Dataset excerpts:

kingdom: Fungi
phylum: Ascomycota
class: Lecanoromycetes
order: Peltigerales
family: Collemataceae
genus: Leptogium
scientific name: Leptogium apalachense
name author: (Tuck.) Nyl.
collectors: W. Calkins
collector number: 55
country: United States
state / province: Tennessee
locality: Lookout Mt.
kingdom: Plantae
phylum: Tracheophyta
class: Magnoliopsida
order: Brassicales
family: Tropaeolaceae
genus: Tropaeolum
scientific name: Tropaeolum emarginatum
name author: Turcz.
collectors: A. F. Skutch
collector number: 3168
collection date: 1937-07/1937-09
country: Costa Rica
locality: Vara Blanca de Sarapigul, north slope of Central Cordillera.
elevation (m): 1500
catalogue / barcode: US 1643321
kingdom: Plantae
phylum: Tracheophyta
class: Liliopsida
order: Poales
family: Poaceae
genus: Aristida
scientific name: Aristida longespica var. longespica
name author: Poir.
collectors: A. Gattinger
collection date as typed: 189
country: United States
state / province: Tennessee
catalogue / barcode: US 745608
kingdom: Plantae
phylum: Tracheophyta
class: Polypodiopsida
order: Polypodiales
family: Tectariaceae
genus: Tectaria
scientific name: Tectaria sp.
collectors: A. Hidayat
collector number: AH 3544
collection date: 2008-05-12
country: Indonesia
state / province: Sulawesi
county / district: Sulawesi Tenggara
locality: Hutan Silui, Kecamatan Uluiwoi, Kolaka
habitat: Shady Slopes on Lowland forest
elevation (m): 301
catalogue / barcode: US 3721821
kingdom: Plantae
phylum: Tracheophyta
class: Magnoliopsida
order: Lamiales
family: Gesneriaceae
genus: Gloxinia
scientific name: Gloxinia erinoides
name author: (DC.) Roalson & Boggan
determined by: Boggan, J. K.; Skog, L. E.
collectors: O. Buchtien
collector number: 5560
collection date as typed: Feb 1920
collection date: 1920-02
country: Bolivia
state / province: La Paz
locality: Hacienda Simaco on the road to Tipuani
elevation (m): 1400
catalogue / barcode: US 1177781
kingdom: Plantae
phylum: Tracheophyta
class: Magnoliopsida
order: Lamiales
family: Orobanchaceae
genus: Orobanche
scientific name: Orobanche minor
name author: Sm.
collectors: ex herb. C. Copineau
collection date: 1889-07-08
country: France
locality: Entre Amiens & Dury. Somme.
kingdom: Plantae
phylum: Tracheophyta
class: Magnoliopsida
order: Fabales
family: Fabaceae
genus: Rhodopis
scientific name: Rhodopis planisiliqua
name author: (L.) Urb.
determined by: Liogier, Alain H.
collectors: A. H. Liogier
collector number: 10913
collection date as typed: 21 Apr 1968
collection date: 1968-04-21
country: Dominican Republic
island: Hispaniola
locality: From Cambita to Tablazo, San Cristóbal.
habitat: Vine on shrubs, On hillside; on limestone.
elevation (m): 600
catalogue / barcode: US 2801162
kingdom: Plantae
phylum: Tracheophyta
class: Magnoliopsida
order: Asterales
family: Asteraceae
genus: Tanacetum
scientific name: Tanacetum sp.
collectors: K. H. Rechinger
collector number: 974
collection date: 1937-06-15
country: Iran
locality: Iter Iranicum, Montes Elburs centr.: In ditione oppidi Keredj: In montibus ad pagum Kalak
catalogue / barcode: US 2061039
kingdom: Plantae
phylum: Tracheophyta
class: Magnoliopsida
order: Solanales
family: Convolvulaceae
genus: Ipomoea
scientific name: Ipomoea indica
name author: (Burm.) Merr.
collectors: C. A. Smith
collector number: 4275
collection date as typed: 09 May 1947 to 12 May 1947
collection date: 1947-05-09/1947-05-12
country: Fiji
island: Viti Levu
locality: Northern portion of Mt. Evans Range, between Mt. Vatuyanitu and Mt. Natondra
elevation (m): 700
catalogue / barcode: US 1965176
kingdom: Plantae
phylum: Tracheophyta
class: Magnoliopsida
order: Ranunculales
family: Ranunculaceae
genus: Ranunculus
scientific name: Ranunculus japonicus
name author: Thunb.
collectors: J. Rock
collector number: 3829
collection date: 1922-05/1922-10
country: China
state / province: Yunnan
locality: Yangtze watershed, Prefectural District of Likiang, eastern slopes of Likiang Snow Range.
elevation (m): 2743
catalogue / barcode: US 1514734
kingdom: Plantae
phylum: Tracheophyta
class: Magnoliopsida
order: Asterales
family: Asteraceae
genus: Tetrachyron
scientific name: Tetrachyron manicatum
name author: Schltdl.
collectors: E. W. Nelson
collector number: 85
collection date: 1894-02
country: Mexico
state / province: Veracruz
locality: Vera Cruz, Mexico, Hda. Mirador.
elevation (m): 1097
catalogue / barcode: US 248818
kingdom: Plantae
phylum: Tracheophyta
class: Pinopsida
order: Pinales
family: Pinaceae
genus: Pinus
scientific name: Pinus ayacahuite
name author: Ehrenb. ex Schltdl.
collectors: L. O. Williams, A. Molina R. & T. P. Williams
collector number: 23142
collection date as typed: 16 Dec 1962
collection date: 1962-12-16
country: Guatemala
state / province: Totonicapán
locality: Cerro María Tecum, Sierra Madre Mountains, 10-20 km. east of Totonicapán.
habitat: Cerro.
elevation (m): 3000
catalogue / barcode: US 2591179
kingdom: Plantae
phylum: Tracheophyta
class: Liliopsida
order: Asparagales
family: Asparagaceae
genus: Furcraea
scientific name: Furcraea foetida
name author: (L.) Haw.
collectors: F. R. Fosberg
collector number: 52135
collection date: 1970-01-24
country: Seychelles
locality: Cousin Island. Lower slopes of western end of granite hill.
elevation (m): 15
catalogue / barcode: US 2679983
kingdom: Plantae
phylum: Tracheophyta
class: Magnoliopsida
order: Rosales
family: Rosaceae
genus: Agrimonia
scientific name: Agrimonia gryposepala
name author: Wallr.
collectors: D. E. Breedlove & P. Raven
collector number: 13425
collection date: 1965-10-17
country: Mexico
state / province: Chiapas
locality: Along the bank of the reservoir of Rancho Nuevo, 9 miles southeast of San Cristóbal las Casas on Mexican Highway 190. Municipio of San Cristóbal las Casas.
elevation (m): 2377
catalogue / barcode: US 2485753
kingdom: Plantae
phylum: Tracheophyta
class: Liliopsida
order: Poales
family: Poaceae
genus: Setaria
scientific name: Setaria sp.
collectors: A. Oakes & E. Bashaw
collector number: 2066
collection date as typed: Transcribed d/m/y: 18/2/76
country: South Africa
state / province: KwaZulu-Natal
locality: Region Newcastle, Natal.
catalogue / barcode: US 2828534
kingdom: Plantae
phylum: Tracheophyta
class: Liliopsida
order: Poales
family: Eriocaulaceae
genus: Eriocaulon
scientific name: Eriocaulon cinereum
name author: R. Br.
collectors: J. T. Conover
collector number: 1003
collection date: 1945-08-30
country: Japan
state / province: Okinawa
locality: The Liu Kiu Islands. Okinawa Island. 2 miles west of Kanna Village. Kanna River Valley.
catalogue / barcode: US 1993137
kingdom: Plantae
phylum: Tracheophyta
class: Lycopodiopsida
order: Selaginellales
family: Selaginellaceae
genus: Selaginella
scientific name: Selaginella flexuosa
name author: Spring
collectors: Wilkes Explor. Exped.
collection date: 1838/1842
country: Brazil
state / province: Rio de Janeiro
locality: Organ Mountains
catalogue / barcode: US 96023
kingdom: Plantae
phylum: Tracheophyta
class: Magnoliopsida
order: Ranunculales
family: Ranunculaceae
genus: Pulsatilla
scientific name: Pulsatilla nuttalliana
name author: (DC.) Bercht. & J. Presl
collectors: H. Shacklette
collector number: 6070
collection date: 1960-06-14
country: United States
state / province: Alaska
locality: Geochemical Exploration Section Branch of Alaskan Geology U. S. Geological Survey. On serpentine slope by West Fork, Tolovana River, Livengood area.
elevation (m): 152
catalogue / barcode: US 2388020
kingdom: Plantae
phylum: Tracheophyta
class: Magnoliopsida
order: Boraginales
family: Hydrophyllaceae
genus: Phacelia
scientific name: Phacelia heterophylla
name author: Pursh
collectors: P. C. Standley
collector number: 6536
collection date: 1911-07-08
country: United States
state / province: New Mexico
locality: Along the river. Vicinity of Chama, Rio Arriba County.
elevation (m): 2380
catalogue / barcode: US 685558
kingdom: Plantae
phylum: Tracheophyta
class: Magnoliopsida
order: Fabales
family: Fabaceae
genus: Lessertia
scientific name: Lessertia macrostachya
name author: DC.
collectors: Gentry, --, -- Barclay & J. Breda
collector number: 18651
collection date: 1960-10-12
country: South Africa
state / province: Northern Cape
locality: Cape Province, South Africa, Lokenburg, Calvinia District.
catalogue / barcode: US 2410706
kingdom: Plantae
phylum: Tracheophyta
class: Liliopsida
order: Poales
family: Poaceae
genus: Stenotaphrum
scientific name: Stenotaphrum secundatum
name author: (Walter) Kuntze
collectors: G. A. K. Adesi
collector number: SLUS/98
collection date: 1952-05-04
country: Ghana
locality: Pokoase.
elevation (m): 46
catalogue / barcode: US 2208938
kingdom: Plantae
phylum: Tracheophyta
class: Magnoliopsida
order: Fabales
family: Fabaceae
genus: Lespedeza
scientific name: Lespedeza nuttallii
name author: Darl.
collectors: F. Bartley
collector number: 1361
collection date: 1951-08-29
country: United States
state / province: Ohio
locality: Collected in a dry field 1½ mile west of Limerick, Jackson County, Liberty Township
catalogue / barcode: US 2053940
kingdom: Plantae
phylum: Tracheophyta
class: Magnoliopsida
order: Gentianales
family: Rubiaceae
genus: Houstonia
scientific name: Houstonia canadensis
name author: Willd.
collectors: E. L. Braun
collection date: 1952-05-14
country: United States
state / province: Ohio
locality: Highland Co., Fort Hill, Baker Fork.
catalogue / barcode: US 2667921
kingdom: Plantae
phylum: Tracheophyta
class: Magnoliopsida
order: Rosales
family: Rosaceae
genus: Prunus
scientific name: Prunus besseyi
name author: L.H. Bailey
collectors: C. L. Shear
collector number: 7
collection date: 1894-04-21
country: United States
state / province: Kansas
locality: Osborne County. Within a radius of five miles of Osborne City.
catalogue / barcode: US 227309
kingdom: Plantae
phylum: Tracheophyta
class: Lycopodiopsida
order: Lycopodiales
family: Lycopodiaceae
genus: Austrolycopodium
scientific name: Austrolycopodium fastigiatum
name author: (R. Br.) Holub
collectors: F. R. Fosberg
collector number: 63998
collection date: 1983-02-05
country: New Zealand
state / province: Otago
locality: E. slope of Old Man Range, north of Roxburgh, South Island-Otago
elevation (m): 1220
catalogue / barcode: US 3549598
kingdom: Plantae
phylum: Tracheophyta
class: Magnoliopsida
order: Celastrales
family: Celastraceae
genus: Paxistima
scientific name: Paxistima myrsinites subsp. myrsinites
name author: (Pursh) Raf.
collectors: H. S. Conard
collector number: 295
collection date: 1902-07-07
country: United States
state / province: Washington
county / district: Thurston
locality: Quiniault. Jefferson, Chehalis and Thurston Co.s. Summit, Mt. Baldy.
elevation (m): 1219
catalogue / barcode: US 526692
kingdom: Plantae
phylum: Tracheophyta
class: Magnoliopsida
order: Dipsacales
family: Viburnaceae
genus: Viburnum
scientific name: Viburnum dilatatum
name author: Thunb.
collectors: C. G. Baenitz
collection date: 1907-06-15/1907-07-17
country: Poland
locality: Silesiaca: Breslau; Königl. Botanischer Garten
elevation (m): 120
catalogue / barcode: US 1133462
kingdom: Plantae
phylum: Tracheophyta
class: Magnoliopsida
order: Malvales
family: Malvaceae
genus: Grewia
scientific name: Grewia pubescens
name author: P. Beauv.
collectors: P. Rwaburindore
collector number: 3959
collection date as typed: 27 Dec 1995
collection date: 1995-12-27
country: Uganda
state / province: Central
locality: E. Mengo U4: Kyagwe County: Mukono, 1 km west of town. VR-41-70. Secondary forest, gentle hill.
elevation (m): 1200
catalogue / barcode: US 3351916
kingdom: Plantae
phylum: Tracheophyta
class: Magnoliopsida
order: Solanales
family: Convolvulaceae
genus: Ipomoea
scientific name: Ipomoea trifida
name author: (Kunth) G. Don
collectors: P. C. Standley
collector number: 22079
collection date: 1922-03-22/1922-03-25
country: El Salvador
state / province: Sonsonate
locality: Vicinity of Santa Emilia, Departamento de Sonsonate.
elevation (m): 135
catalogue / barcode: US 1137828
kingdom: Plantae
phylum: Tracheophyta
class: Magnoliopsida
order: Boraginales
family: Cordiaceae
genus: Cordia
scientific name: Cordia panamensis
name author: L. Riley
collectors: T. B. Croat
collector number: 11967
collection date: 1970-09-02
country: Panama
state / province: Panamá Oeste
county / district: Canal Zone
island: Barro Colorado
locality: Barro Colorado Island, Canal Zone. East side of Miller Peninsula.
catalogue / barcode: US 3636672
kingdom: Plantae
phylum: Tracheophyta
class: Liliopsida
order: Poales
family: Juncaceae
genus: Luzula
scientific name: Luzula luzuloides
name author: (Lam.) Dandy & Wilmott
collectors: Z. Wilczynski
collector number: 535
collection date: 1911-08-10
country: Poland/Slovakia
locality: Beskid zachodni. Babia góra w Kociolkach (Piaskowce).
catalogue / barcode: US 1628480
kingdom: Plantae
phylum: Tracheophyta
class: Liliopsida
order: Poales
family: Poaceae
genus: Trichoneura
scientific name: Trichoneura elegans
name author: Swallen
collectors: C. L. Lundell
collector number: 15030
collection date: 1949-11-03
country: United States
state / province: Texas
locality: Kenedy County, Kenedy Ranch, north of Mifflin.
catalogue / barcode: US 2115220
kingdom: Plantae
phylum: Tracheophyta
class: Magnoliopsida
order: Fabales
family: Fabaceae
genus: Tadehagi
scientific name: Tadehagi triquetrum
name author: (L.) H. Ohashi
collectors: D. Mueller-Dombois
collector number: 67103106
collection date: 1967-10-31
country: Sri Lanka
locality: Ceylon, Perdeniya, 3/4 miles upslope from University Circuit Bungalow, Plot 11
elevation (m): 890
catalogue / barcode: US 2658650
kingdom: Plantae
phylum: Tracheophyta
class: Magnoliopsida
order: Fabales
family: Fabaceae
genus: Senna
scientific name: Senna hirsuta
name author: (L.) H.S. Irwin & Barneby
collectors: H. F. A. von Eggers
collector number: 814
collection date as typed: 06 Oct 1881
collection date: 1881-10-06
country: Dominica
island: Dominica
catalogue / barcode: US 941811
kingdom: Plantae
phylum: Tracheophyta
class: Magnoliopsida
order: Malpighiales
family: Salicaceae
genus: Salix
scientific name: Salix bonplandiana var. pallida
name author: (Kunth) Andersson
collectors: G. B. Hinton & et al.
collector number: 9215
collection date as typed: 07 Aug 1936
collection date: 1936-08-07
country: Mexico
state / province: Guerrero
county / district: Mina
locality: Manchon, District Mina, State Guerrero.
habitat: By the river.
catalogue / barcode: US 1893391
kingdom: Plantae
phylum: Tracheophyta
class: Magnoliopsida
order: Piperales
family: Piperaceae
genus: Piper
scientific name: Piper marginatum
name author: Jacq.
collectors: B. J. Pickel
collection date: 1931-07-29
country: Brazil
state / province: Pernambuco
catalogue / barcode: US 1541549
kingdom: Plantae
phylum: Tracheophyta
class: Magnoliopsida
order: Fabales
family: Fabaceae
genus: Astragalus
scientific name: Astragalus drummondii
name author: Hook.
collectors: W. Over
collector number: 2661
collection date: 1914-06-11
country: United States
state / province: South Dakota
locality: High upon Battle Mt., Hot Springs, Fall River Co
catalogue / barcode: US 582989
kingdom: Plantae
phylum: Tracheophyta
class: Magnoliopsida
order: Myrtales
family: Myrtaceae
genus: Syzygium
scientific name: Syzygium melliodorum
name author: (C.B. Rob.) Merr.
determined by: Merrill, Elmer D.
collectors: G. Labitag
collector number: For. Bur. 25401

■ **Exercise objective**: Copy out the item lines verbatim, starting with the line that contains "order: Peltigerales" and ending with the line that contains "scientific name: Aristida", including both of those lines.

■ **Written reply**:
order: Peltigerales
family: Collemataceae
genus: Leptogium
scientific name: Leptogium apalachense
name author: (Tuck.) Nyl.
collectors: W. Calkins
collector number: 55
country: United States
state / province: Tennessee
locality: Lookout Mt.
kingdom: Plantae
phylum: Tracheophyta
class: Magnoliopsida
order: Brassicales
family: Tropaeolaceae
genus: Tropaeolum
scientific name: Tropaeolum emarginatum
name author: Turcz.
collectors: A. F. Skutch
collector number: 3168
collection date: 1937-07/1937-09
country: Costa Rica
locality: Vara Blanca de Sarapigul, north slope of Central Cordillera.
elevation (m): 1500
catalogue / barcode: US 1643321
kingdom: Plantae
phylum: Tracheophyta
class: Liliopsida
order: Poales
family: Poaceae
genus: Aristida
scientific name: Aristida longespica var. longespica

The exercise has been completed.